#### DATA EXCERPTS
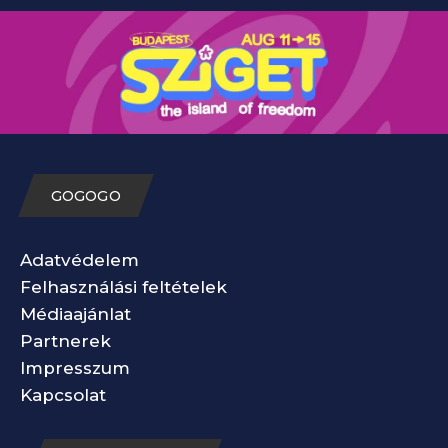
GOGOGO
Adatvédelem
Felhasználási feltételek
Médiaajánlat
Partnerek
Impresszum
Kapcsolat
--
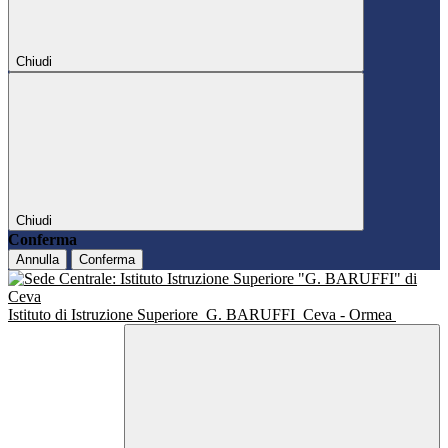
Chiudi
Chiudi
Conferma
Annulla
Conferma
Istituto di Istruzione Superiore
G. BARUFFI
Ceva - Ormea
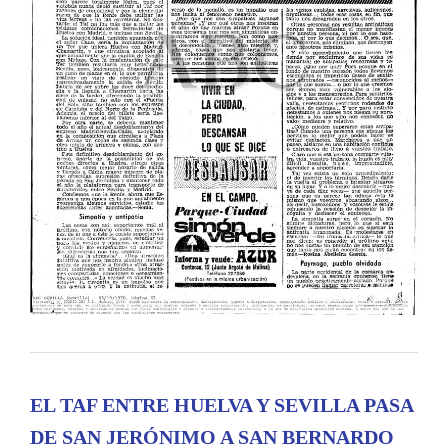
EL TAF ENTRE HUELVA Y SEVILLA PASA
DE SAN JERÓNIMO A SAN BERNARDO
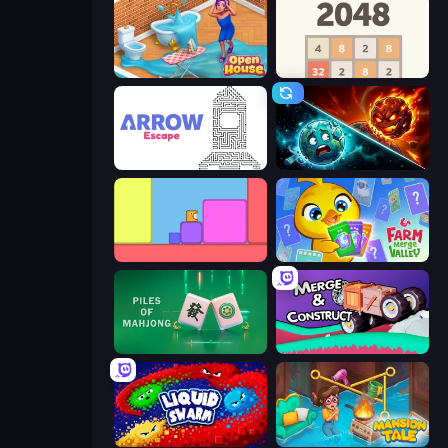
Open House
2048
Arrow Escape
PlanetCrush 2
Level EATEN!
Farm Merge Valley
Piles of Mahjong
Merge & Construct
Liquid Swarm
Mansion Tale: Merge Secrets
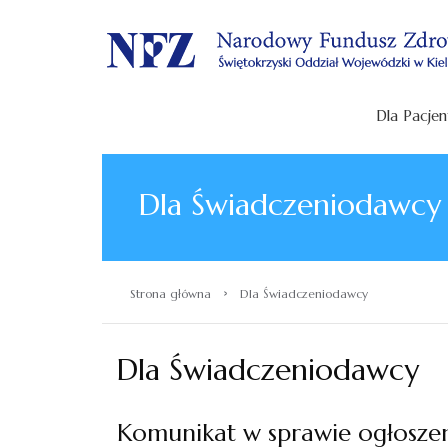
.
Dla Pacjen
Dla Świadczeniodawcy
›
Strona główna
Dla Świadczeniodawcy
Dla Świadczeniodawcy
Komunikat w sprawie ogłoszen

#### PROBLEM DETAILS
Where a line of the data contains the string "Merge", include it in a count, and state that count alone.

#### TASK ANSWER
3